Like Tiechun asking his dancers to let their breath and movement “coincide”.

Card-carrying and carefree

I’ve only been here two days, but already i feel like a foreigner who belongs. I mean, I’ve become a card-carrying member of the National Library (conveniently located in an impressive new building just across the street from my hotel) and also signed up for a discount card from a nearby shop that sells sweets and all kinds of dried fruit. Now all I need is an invitation to join the Communist Party.

I’d settle instead for an all-you-can-dance pass from the BDA. The more I hang out there the more there is to see. Apparently an internationally recognised ballroom couple (he’s American, she’s German) are guest-teaching this week only. I was quite happy spending a few minutes behind glass peering into a first floor studio at young Chinese women wielding fans. Lots of wrist action required, and dipping and swaying. This was in the main building, a real layer cake of a structure with its seven studio on each of seven floors.

In one of them Jonathan Lunn seemed to be in fine fettle, as were the young men with whom he is creating Beijing Man. Or is the piece to be called Beijing Ren? The latter word means people, and that second title is the same as a play by Cao Yu who has been described to me as the Chinese Chekhov. I must remember to ask him about the significance of this reference.
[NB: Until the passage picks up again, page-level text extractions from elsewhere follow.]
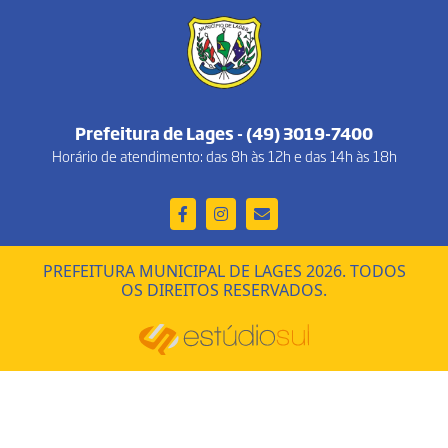
Prefeitura de Lages - (49) 3019-7400
Horário de atendimento: das 8h às 12h e das 14h às 18h
PREFEITURA MUNICIPAL DE LAGES 2026. TODOS
OS DIREITOS RESERVADOS.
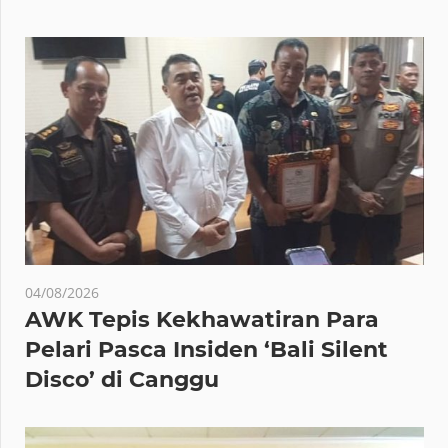
04/08/2026
AWK Tepis Kekhawatiran Para
Pelari Pasca Insiden ‘Bali Silent
Disco’ di Canggu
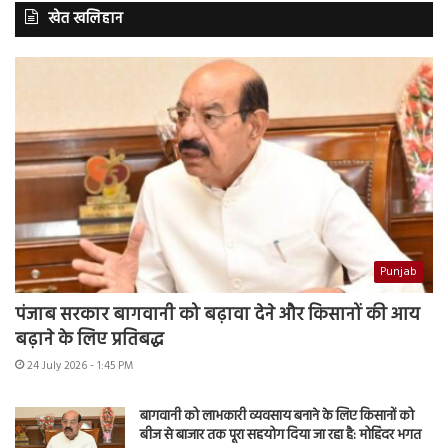
खेत खलिहान
Punjab
पंजाब सरकार बागवानी को बढ़ावा देने और किसानों की आय
बढ़ाने के लिए प्रतिबद्ध
24 July 2026 - 1:45 PM
बागवानी को लाभकारी व्यवसाय बनाने के लिए किसानों को
बीज से बाजार तक पूरा सहयोग दिया जा रहा है: मोहिंदर भगत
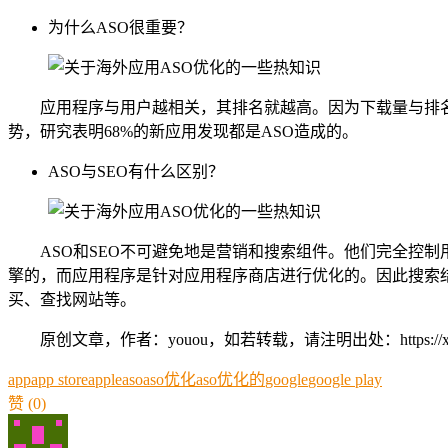
为什么ASO很重要？
应用程序与用户越相关，其排名就越高。因为下载量与排名
势，研究表明68%的新应用发现都是ASO造成的。
ASO与SEO有什么区别？
ASO和SEO不可避免地是营销和搜索组件。他们完全控
擎的，而应用程序是针对应用程序商店进行优化的。因此搜索
买、查找网站等。
原创文章，作者：youou，如若转载，请注明出处：https://xue.youo
app
app store
apple
aso
aso优化
aso优化的
google
google play
赞
(0)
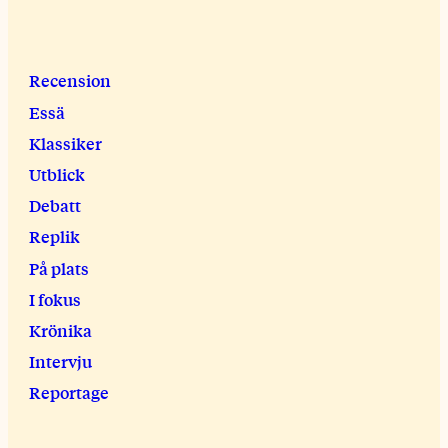
Recension
Essä
Klassiker
Utblick
Debatt
Replik
På plats
I fokus
Krönika
Intervju
Reportage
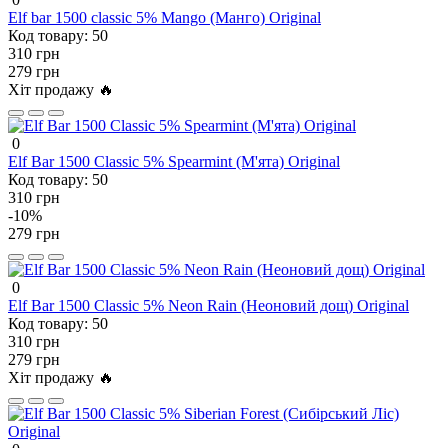
Elf bar 1500 classic 5% Mango (Манго) Original
Код товару:
50
310 грн
279 грн
Хіт продажу 🔥
0
Elf Bar 1500 Classic 5% Spearmint (М'ята) Original
Код товару:
50
310 грн
-10%
279 грн
0
Elf Bar 1500 Classic 5% Neon Rain (Неоновий дощ) Original
Код товару:
50
310 грн
279 грн
Хіт продажу 🔥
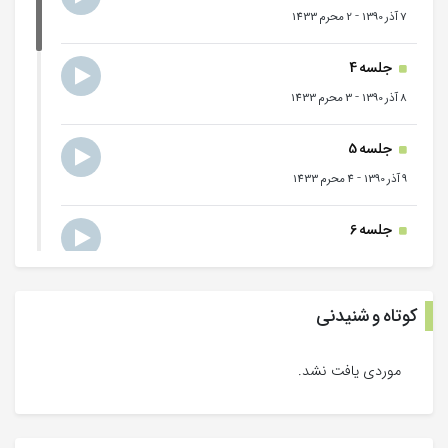
-
7 آذر 1390
2 محرم 1433
جلسه 4
-
8 آذر 1390
3 محرم 1433
جلسه 5
-
9 آذر 1390
4 محرم 1433
جلسه 6
-
10 آذر 1390
5 محرم 1433
جلسه 7
کوتاه و شنیدنی
-
11 آذر 1390
6 محرم 1433
موردی یافت نشد.
جلسه 8
-
12 آذر 1390
7 محرم 1433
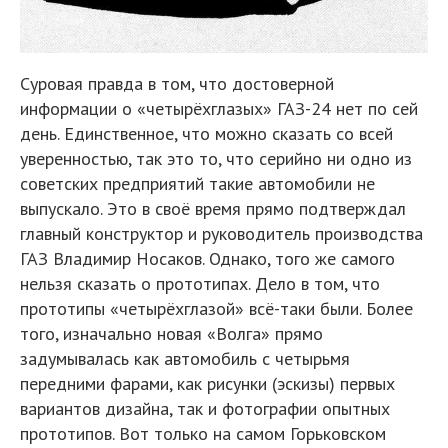
Суровая правда в том, что достоверной
информации о «четырёхглазых» ГАЗ-24 нет по сей
день. Единственное, что можно сказать со всей
уверенностью, так это то, что серийно ни одно из
советских предприятий такие автомобили не
выпускало. Это в своё время прямо подтверждал
главный конструктор и руководитель производства
ГАЗ Владимир Носаков. Однако, того же самого
нельзя сказать о прототипах. Дело в том, что
прототипы «четырёхглазой» всё-таки были. Более
того, изначально новая «Волга» прямо
задумывалась как автомобиль с четырьмя
передними фарами, как рисунки (эскизы) первых
вариантов дизайна, так и фотографии опытных
прототипов. Вот только на самом Горьковском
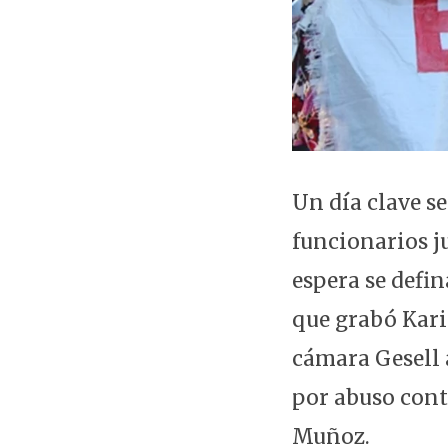
Un día clave se
funcionarios ju
espera se defi
que grabó Kari
cámara Gesell a
por abuso cont
Muñoz.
In any case, Lunn’s boys jump and lift, walk on their hands or stretch their legs up past their ears effortlessly. It’s bold dancing, but endowed with a certain intangible, floating quality and almost beatific in its dynamic flexibility. This is exemplified by a little dance one of the lads does while being observed by his mates. Lunn calls this soft set of moves with its curving shapes and trailing fingers the angel solo. Speaking to a handful of visitors from the British Council, the choreographer praised all six dancers for their combination of feminine delicacy and masculine force. ‘They make choices Western dancers wouldn’t necessarily make,’ he said, immediately contradicting himself by adding that he could probably name a hundred dancers from the UK or elsewhere who might make similar choices. Note, however, that his first impulse was to recognise a difference. And yet at times, Lunn said, he forgets that he’s in China working with dancers who do indeed have a different training. I wonder what he might be learning from them, or about himself and his methods… suffice to say that, cued as it is now is to percolating tracks by the American experimental electronic music duo Matmos, Beijing Man has a clockwork flow.
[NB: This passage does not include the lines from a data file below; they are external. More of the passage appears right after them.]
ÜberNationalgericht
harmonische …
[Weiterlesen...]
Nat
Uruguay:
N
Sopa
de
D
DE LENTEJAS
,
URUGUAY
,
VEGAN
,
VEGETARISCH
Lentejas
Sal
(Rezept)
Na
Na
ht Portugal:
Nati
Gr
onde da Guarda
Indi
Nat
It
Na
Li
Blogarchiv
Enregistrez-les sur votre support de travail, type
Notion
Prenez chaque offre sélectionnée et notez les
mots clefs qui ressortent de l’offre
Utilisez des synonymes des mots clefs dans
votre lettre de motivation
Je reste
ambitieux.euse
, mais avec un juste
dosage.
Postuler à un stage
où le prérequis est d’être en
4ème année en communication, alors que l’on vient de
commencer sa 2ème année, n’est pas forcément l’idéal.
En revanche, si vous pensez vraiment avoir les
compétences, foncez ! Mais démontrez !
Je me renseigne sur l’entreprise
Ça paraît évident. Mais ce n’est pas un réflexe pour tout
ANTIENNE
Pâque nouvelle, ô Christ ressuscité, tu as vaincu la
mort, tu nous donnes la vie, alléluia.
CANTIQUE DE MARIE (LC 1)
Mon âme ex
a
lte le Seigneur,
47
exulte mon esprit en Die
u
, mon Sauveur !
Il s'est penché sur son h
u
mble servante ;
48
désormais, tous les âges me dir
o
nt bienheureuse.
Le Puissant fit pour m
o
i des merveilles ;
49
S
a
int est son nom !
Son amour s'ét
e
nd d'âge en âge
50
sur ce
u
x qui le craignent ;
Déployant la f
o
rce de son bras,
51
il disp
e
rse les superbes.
Earlier, upstairs in the BDA theatre, where a long row of poinsettia plants lines the base of the raised stage, Tiechun was making progress on Ghost Money. The name, as I understand it, has something to do with the notion of burning money so that deceased relatives and friends will have a rich afterlife. It was no doubt useful for Techun to see his work outside the studio, in a larger and more theatrical space. A good deal of his attention went towards the boy in the blue shirt, as I identified him yesterday. This kid’s got a reckless, tumbling insouciance that can be disarming, but that may also give Tiechun pause. Hence the extra attention. There’s a bit in the dance where he’s downstage and has to raise and grab his legs a few times, do a spin that eventually sees his arms flung behind him and then segue into a jump that ends in a hand-on-knees squat. The boy is sort of a a cross between a colt and a puppy. He has a facility, and he tries hard, but stopping on a dime every time is not necessarily his forte. Still, I enjoyed seeing him pirouette several times yesterday, just for himself I think; he finally got it right, with no wobbles, finishing with his fingers in V for victory signs. Today he eventually managed what Tiechun needs, at least once, and presumably will do so again.
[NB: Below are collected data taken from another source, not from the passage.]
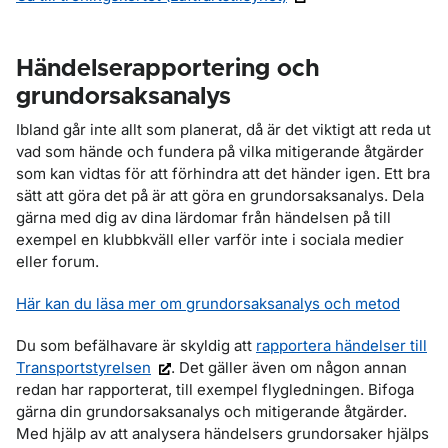
Händelserapportering och
grundorsaksanalys
Ibland går inte allt som planerat, då är det viktigt att reda ut
vad som hände och fundera på vilka mitigerande åtgärder
som kan vidtas för att förhindra att det händer igen. Ett bra
sätt att göra det på är att göra en grundorsaksanalys. Dela
gärna med dig av dina lärdomar från händelsen på till
exempel en klubbkväll eller varför inte i sociala medier
eller forum.
Här kan du läsa mer om grundorsaksanalys och metod
Du som befälhavare är skyldig att
rapportera händelser till
Transportstyrelsen
. Det gäller även om någon annan
redan har rapporterat, till exempel flygledningen. Bifoga
gärna din grundorsaksanalys och mitigerande åtgärder.
Med hjälp av att analysera händelsers grundorsaker hjälps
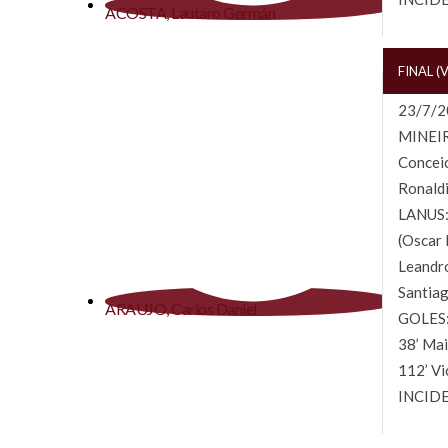
ACOSTA, Lautaro Germán
FINAL (
23/7/20
MINEIR
Conceic
Ronaldi
LANUS:
(Oscar 
Leandro
Santiag
ARAUJO, Carlos Daniel
GOLES: 
38’ Mai
112’ Vi
INCIDE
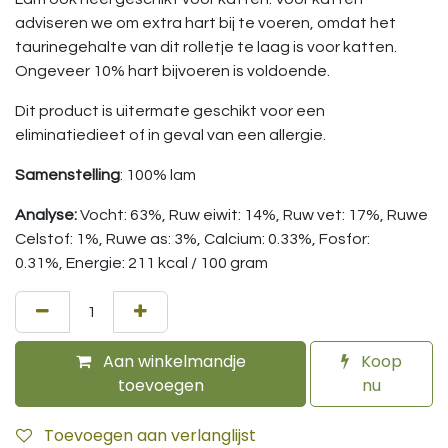
adviseren we om extra hart bij te voeren, omdat het
taurinegehalte van dit rolletje te laag is voor katten.
Ongeveer 10% hart bijvoeren is voldoende.
Dit product is uitermate geschikt voor een
eliminatiedieet of in geval van een allergie.
Samenstelling
: 100% lam
Analyse:
Vocht: 63%, Ruw eiwit: 14%, Ruw vet: 17%, Ruwe
Celstof: 1%, Ruwe as: 3%, Calcium: 0.33%, Fosfor:
0.31%, Energie: 211 kcal / 100 gram
Aan winkelmandje
Koop
toevoegen
nu
Toevoegen aan verlanglijst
I ended the day with a dusky walk through Zizhuyuan, or Black Bamboo, Park. One of the entrances is just across the street from BDA. The park has something like three lakes, two islets and two rivers running through it. There was a half-moon tonight, and bats dancing beneath the willows. I wonder, given its proximity to BDA, how many dance people follow its paths while clearing their heads about their various lessons or projects.